We all know that giving is good for the soul, but with these tips for making charitable donations you can feel even better. When you’re doing good, if you can benefit too, why not? If it makes it more motivational, I’m all for it. If it makes people more inclined to give more, that’s a great thing. Check out these tips for making charitable donations and it might inspire you to give, or increase your contribution.
The first of the tips for making charitable donations is to simply remember how easy it is to do. 88% of households in the US give to charity every year. It’s easier than expected. You can walk up to a charity representative and shove a wad of cash into their hands. You can also do it through your employer. Try giving online by setting up a small direct debit. This makes it easier for figuring out your tax at the end of the year.
Another of the essential tips for making charitable donations is making the right choice. You can’t deduct anything you give. After all, who wouldn’t try to claim for that time you lent someone beer money? Your chosen charity must be qualified as deductible. They need a letter from the IRS. Most charities post this letter on their website if they accept online donations. And, just as important, choose a charity that means something to you. There should be emotion involved in your decision too!
Any recent guide to charity donations will include a point on cash donations.

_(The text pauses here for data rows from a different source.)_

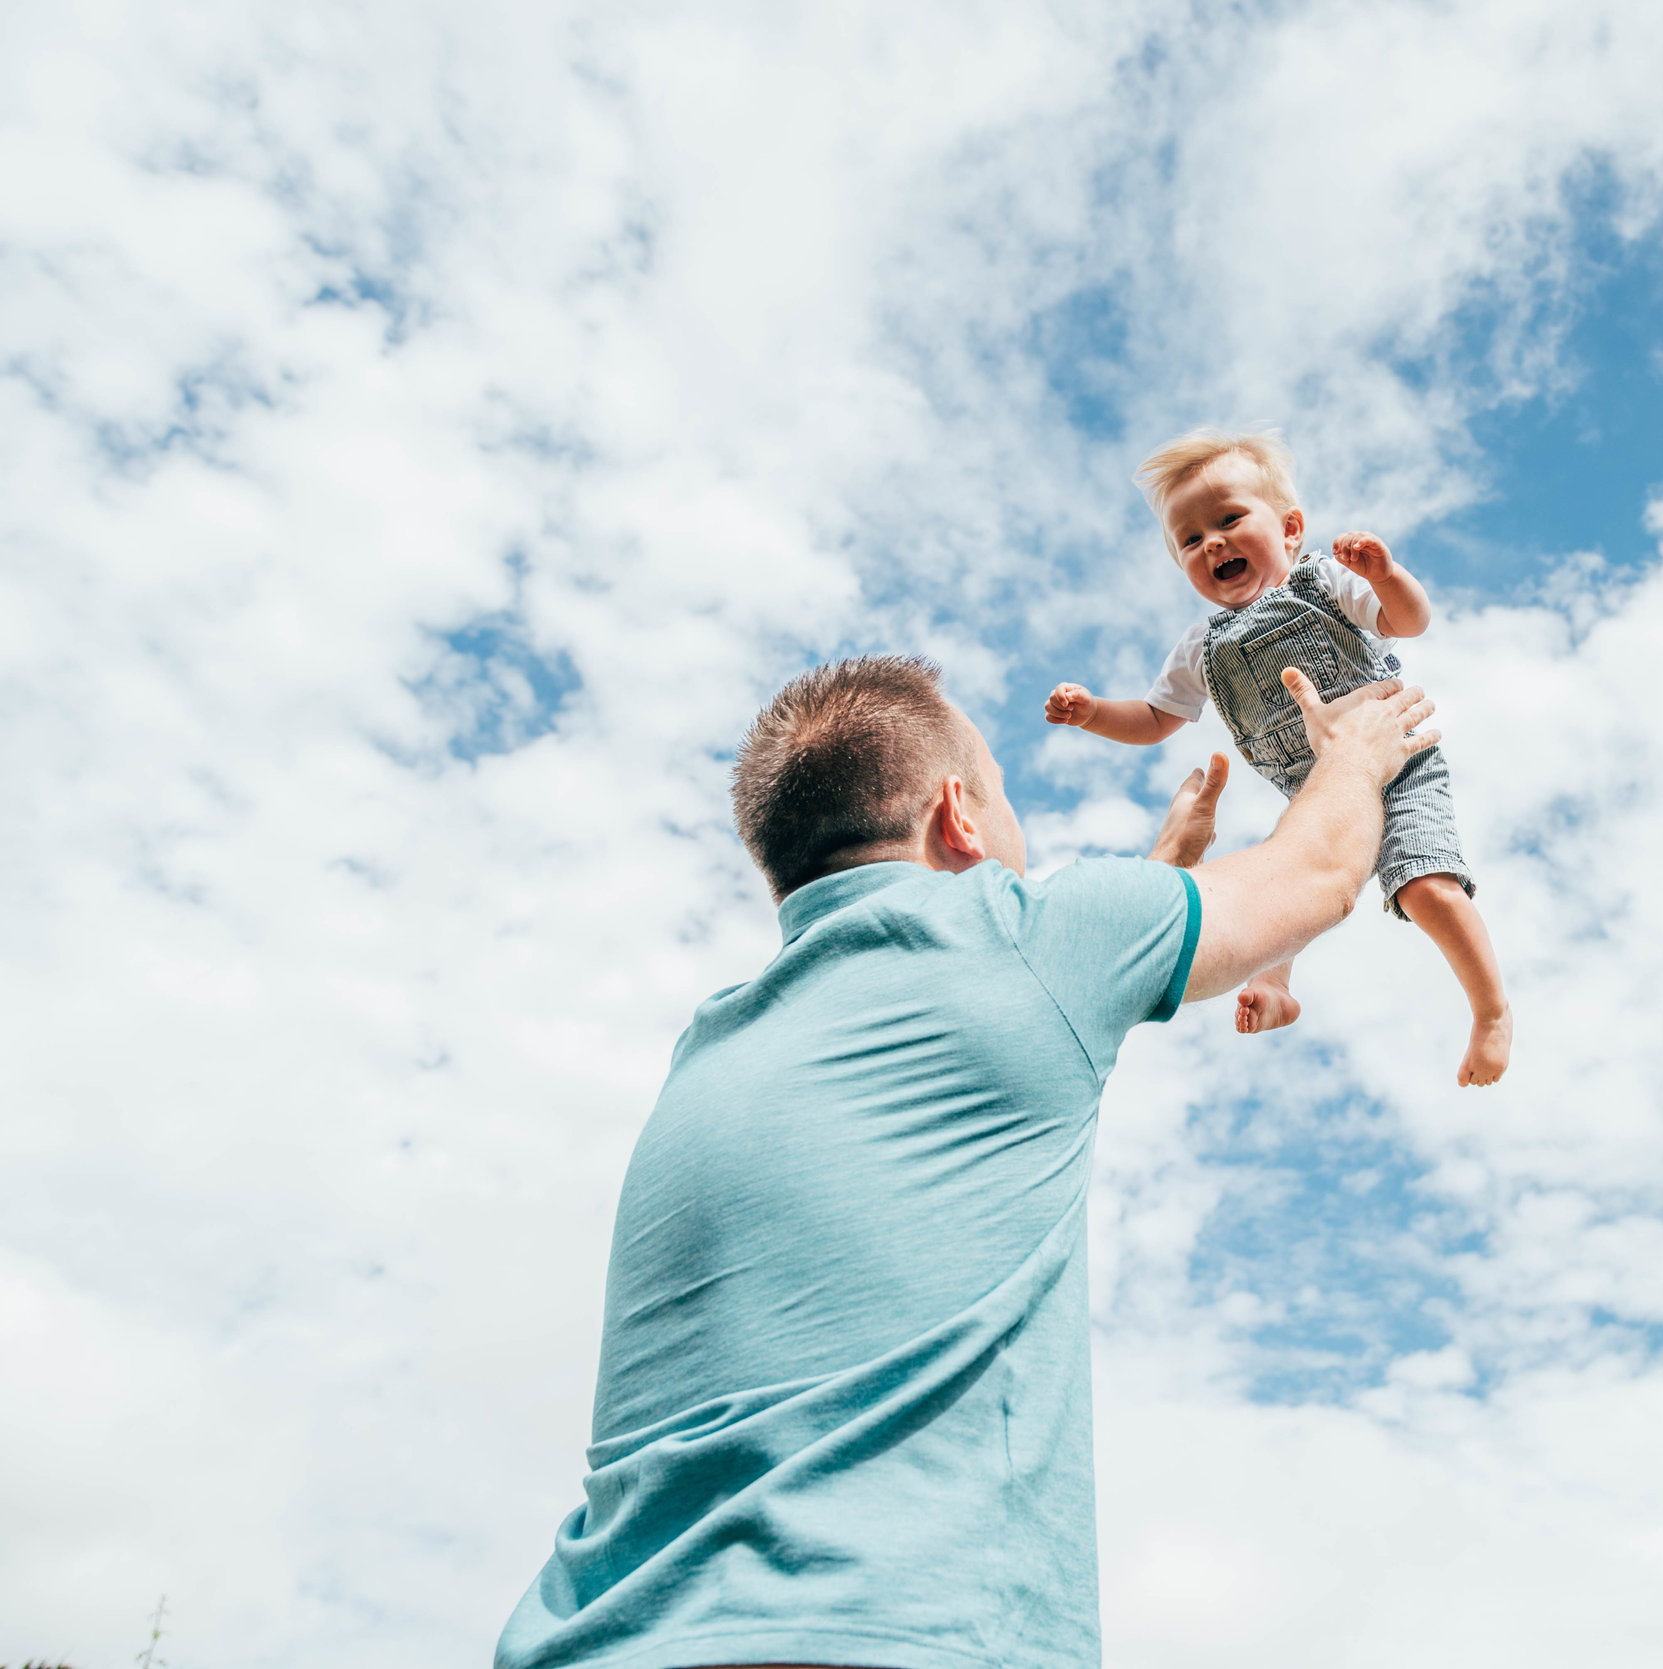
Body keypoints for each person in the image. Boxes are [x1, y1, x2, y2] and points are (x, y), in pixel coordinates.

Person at [495, 652, 1437, 1669]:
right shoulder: (1023, 941)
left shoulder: (709, 1052)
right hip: (891, 1638)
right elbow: (1317, 875)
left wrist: (1148, 902)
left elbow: (996, 1052)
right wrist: (1354, 754)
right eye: (1003, 795)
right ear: (960, 816)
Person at [1044, 429, 1512, 1086]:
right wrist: (1092, 711)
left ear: (1290, 529)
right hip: (1318, 791)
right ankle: (1276, 988)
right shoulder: (1198, 647)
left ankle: (1490, 1010)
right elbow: (1154, 720)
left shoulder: (1321, 582)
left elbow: (1408, 622)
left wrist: (1385, 575)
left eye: (1230, 518)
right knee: (1276, 895)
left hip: (1397, 766)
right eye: (1190, 538)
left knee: (1424, 886)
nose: (1211, 541)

Since 2007, the IRS requires a receipt as proof you gave the money. You need the date, the amount, and the organization’s name on it. You don’t have to send this with your return, but you will require it as part of any audit you’re subjected to.
In 2011, Americans gave $298.3 billion to charitable organizations. Much of this money went through employers and companies. Employees making payments through companies must make sure their employer is keeping records of any payroll deductions. You have to retain a pay stub due to the Pension Protection Act of 2006. You’ll also need a pledge card with the name of the charity on it. This is one of the most important tips for making charitable donations because people often assume their employer takes care of all the work.
It’s not as simple as giving money and paying less tax. You have to factor in anything you get back for your money. Even if it’s a garbage key chain that will find its way to the back of your ‘drawer that holds everything,’ it still has to be deducted from the value of the donation. Most charities will tell you the value straight away, but if they don’t you need to ask them. Don’t try to conceal the fact you received anything back. Charities will always report this. All the IRS has to do is follow the paper chain and then you’ll find yourself in serious trouble with Uncle Sam. Obviously for this, we’re talking about regular contributions that add up to a tidy sum.
You can’t put a cash value on your time spent volunteering. Time is what charities need the most to continue to survive. Thankfully, you can get some of your out of pocket expenses back. In this guide to charity donations, we recommend claiming back transportation and any uniform and equipment costs via your tax return. You can’t claim back things like lunch from the IRS. This is seen as a personal choice, not a requirement of carrying out your work. Whatever you do attempt to claim, make sure you have the records to back every transaction up. Take note, if you’re reimbursed for anything like transportation, you can’t deduct it from your final tax bill.
If you want to know some really great tricks for donating to charity, check out the item donations. Item donations require a substantiated value attached to them. You need someone to evaluate them, in other words. Item values nearly always differ depending on whom you take them to. Take your item to a number of evaluators and use the top value. This top value is perfectly valid and perfectly legal, but it can lead to you being able to claim far more than you expected back.
The important thing to remember is that while these tips for donating to charity might seem to make it “cheaper” for you, you are still giving. There’s no way giving to charity should ever be seen as a way to reduce your taxes – because after all, if you need to save money, you probably wouldn’t be giving to charity in the first place. These tips can just make you feel a little bit more pleased with your philanthropic efforts. And like I said at the beginning, it’s great if it means you can increase your contribution, even by a few dollars. Do you give to charity? Which ones do you support?